Jutta Vogel arbeitet heute nebenberuflich als Fortbildnerin. Bis in das Jahr 2012 hat sich Jutta Vogel am Landesinstitut für Schule und Medien Berlin-Brandenburg (LISUM) besonders mit den Themen individuelle Förderung, Begabungsförderung und Ganztagsschulentwicklung beschäftigt. Auf dem Transferforum 2013 war sie Referentin im Workshop „Schulaufgaben und individuelle Lernzeiten in der Ganztagsschule“.

Interviewerin: Welche Funktionen haben Hausaufgaben in der Ganztagsschule?

Jutta Vogel: Meiner Meinung nach hat der Begriff Hausaufgabe an der Ganztagsschule nichts mehr zu suchen. Die klassische Hausaufgabe –  eine Aufgabe, die zu Hause zu erledigen ist,  und möglichst noch für alle gleich gestellt wird – müsste langsam ausgedient haben. Demzufolge ist die Frage nach der Funktion für mich hinfällig. Ich gehe eher davon aus, dass sich die Unterrichtskultur dahingehend verändern muss, dass diese Form des Lernens  nicht mehr nötig ist.

Wie kann das, was von Hausaufgaben normalerweise geleistet werden soll, von anderen Angeboten in der Ganztagsschule ersetzt werden und welche  Angebote könnten das sein?

Das Kerngeschäft von Schule, auch von Ganztagsschule, ist der Unterricht entsprechend der Rahmenpläne. Dieser Unterricht muss in einer ganz anderen Form erfolgen. Die Hauptfunktion, die man früher der Hausaufgabe zugeschrieben hat – also das Vertiefen, das Üben – muss in den Unterricht integriert werden. Da aber vor allem Lerntempi und auch die Wahl der Lernpartner  die Individualisierung ausmachen, sollte es darüber hinaus Zeiten geben, in denen Kinder entsprechend ihrer Bedürfnisse gefördert werden – entweder durch ein vertiefendes Arbeiten am Stoff, am Inhalt und am Wissen oder aber durch Enrichment-Angebote.  Es ist wichtig, den Kindern die Möglichkeit zu geben, über den Rahmenplan hinaus zu lernen und dabei entweder allein vorzugehen – wenn das ihre bevorzugte Art des Lernens ist – oder aber mit anderen gemeinsam, z.B. im Sinne des Schüler-Mentorings.  

Sehen Sie eine Chance und wenn ja welche bietet denn Ganztagsschule mit ihrem Mehr an Zeit auch für den individuellen Lernprozess für die Schüler?

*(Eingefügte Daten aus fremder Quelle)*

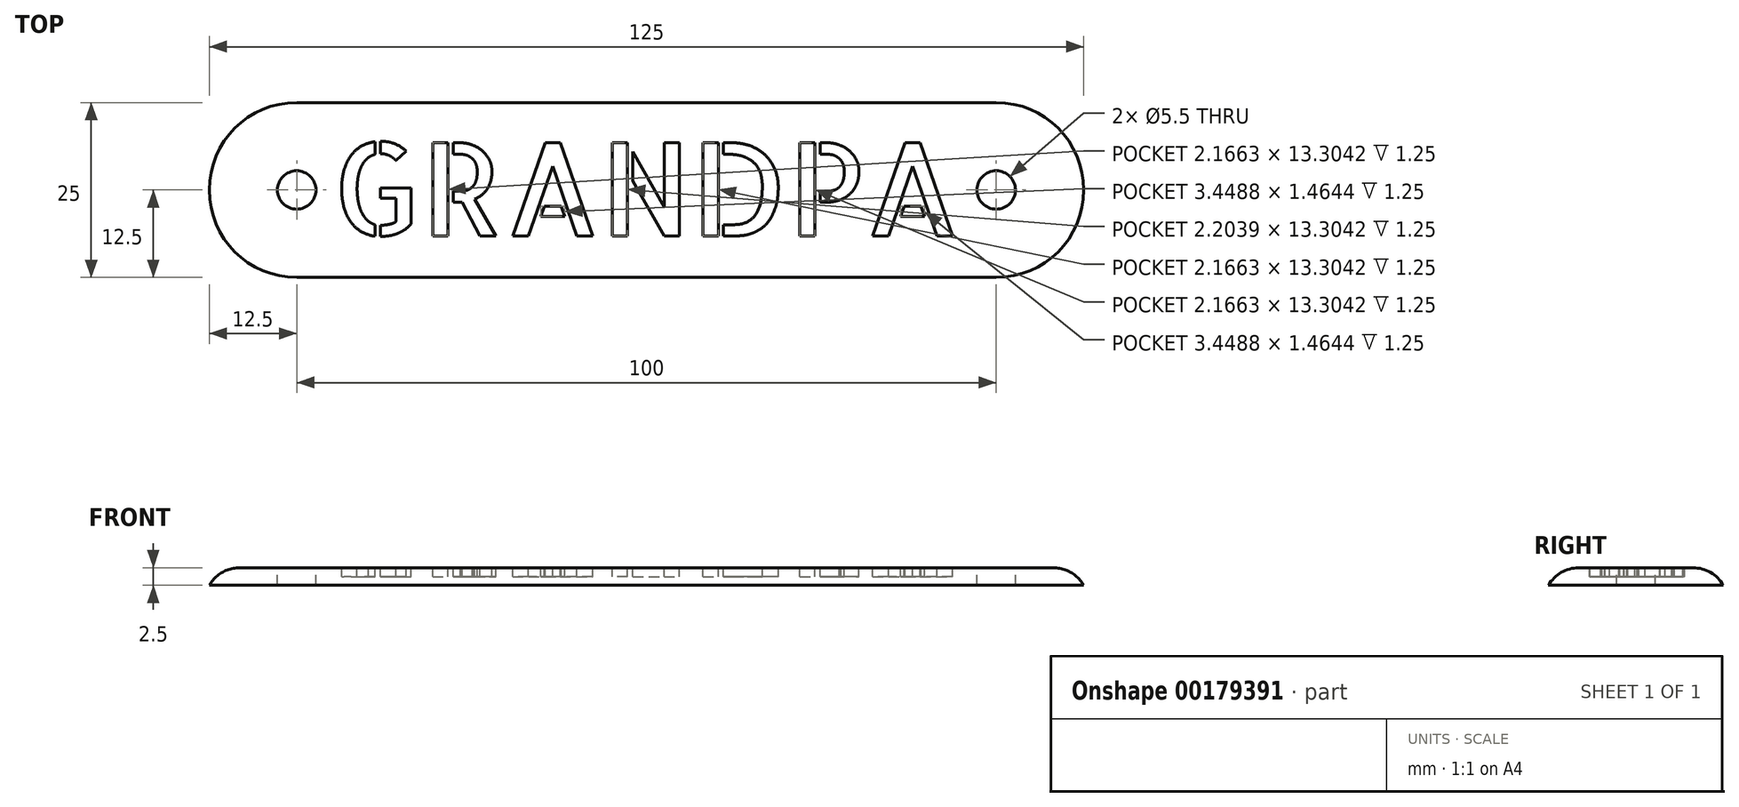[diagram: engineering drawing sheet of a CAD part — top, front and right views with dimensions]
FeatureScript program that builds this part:
annotation { "Feature Type Name" : "Feature", "Feature Type Description" : "" }
export const myFeature = defineFeature(function(context is Context, id is Id, definition is map)
    precondition{}
    {
        {
            var Q0;
            Q0=qCreatedBy(makeId("Top.planeOp"),FACE);
            var sketch = newSketch(context, id + "F0", { "sketchPlane" : qUnion([Q0])});
            skLineSegment(sketch, "E0.bottom", {"start": v(-50, 12.5) * mm, "end": v(50, 12.5) * mm});
            skLineSegment(sketch, "E0.top", {"start": v(-50, -12.5) * mm, "end": v(50, -12.5) * mm});
            skLineSegment(sketch, "E0.left", {"start": v(-50, 12.5) * mm, "end": v(-50, -12.5) * mm});
            skLineSegment(sketch, "E0.right", {"start": v(50, 12.5) * mm, "end": v(50, -12.5) * mm});
            skPoint(sketch, "E0.middle", {"position": v(0, 0) * mm});
            skArc(sketch, "E1", {"start": v(-50, 12.5) * mm, "mid": v(-62.5, 0) * mm, "end": v(-50, -12.5) * mm});
            skArc(sketch, "E2", {"start": v(50, -12.5) * mm, "mid": v(62.5, 0) * mm, "end": v(50, 12.5) * mm});
            skSolve(sketch);
        }
        {
            var Q0;
            Q0=makeQuery(id+"F0.imprint","IMPRINT",FACE,{"disambiguationData":[TD([[makeQuery(id+"F0.imprint","IMPRINT",EDGE,{"derivedFrom":sQuery(id+"F0.wireOp",EDGE,"E0.bottom")}),-1.0]])]});
            var Q1;
            Q1=makeQuery(id+"F0.imprint","IMPRINT",FACE,{"disambiguationData":[TD([[makeQuery(id+"F0.imprint","IMPRINT",EDGE,{"derivedFrom":sQuery(id+"F0.wireOp",EDGE,"E0.left")}),-1.0]])]});
            var Q2;
            Q2=makeQuery(id+"F0.imprint","IMPRINT",FACE,{"disambiguationData":[TD([[makeQuery(id+"F0.imprint","IMPRINT",EDGE,{"derivedFrom":sQuery(id+"F0.wireOp",EDGE,"E0.right")}),1.0]])]});
            extrude(context, id + "F1", {"entities" : qUnion([Q0, Q1, Q2]), "depth" : 2.5 * mm});
        }
        {
            var Q0;
            Q0=makeQuery(id+"F1.opExtrude","CAP_FACE",FACE,{"disambiguationData":[OSD([sQuery(id+"F0.wireOp",EDGE,"E0.bottom"),sQuery(id+"F0.wireOp",EDGE,"E0.top"),sQuery(id+"F0.wireOp",EDGE,"E0.left"),sQuery(id+"F0.wireOp",EDGE,"E0.right")])],"isStart":false});
            var sketch = newSketch(context, id + "F2", { "sketchPlane" : qUnion([Q0])});
            skText(sketch, "E3", { "text": "GRANDPA", "fontName": "AllertaStencil-Regular.ttf"});
            const initialGuessF2  = {"E3": [-0.045, -0.00655, 1, 0, 0.01331]};
            skSetInitialGuess(sketch, initialGuessF2);
            skSolve(sketch);
        }
        {
            var Q0;
            Q0 = qSketchRegion(id + "F2", true);
            extrude(context, id + "F3", {"entities" : qUnion([Q0]), "operationType" : NewBodyOperationType.REMOVE, "oppositeDirection" : true, "depth" : 1.25 * mm});
        }
        {
            var Q0;
            Q0=makeQuery(id+"F1.opExtrude","CAP_FACE",FACE,{"disambiguationData":[OSD([sQuery(id+"F0.wireOp",EDGE,"E0.bottom"),sQuery(id+"F0.wireOp",EDGE,"E0.top"),sQuery(id+"F0.wireOp",EDGE,"E1"),sQuery(id+"F0.wireOp",EDGE,"E2")])],"isStart":false});
            var sketch = newSketch(context, id + "F4", { "sketchPlane" : qUnion([Q0])});
            skLineSegment(sketch, "E4", {"start": v(-50, 12.5) * mm, "end": v(-50, -12.5) * mm, "construction": true});
            skPoint(sketch, "E5", {"position": v(-50, 0) * mm});
            skLineSegment(sketch, "E6", {"start": v(50, -12.5) * mm, "end": v(50, 12.5) * mm, "construction": true});
            skPoint(sketch, "E7", {"position": v(50, 0) * mm});
            skSolve(sketch);
        }
        {
            var Q0;
            Q0=sQuery(id+"F4.wireOp",VERTEX,"E5");
            var Q1;
            Q1=sQuery(id+"F4.wireOp",VERTEX,"E7");
            var Q2;
            Q2=makeQuery(id+"F1.opExtrude","SWEPT_BODY",BODY,{"disambiguationData":[OSD([sQuery(id+"F0.wireOp",EDGE,"E0.bottom"),sQuery(id+"F0.wireOp",EDGE,"E0.top"),sQuery(id+"F0.wireOp",EDGE,"E1"),sQuery(id+"F0.wireOp",EDGE,"E2")])]});
            hole(context, id + "F5", {"style" : HoleStyle.SIMPLE, "endStyle" : HoleEndStyle.THROUGH, "holeDiameter" : 5.5 * mm, "locations" : qUnion([Q0, Q1]), "scope" : qUnion([Q2]), "isTappedThrough" : true});
        }
        {
            var Q0;
            Q0=makeQuery(id+"F1.opExtrude","CAP_EDGE",EDGE,{"disambiguationData":[OSD([sQuery(id+"F0.wireOp",EDGE,"E0.top")])],"isStart":false});
            fillet(context, id + "F6", {"entities" : qUnion([Q0]), "radius" : 5 * mm, "tangentPropagation" : true, "allowEdgeOverflow" : false});
        }
    });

Wenn sich das, was in der Zeit stattfindet, nicht verändert, reicht es nicht aus, lediglich mehr Zeit zur Verfügung zu stellen. Ich sehe zwei Ansatzpunkte: Zum einen müssten Ganztagsschulen mehr an den Interessen, Neigungen und Begabungen der Kinder ansetzen, sowohl in den Angeboten des Unterrichts als auch in den erweiterten Lernangeboten, die über die Pflichtstunden hinausgehen. Zum anderen sollte nicht so stark zwischen den Angeboten und Formaten unterschieden werden: Handelt es sich um eine Arbeitsgemeinschaft, eine individuelle Lernzeit, ist es Unterricht oder wovon sprechen wir nun?! An der Ganztagsschule gibt es Zeiten des Lernens und Zeiten des „Abhängens“ – so würden Kinder es sagen –, Zeiten des Entspannens und Zeiten des  Unbeaufsichtigt-Seins. Es muss Zeiten geben, in denen  sich die Schülerinnen und Schüler mit Gleichaltrigen  austauschen können, ohne dass der Lehrer unmittelbar daneben steht.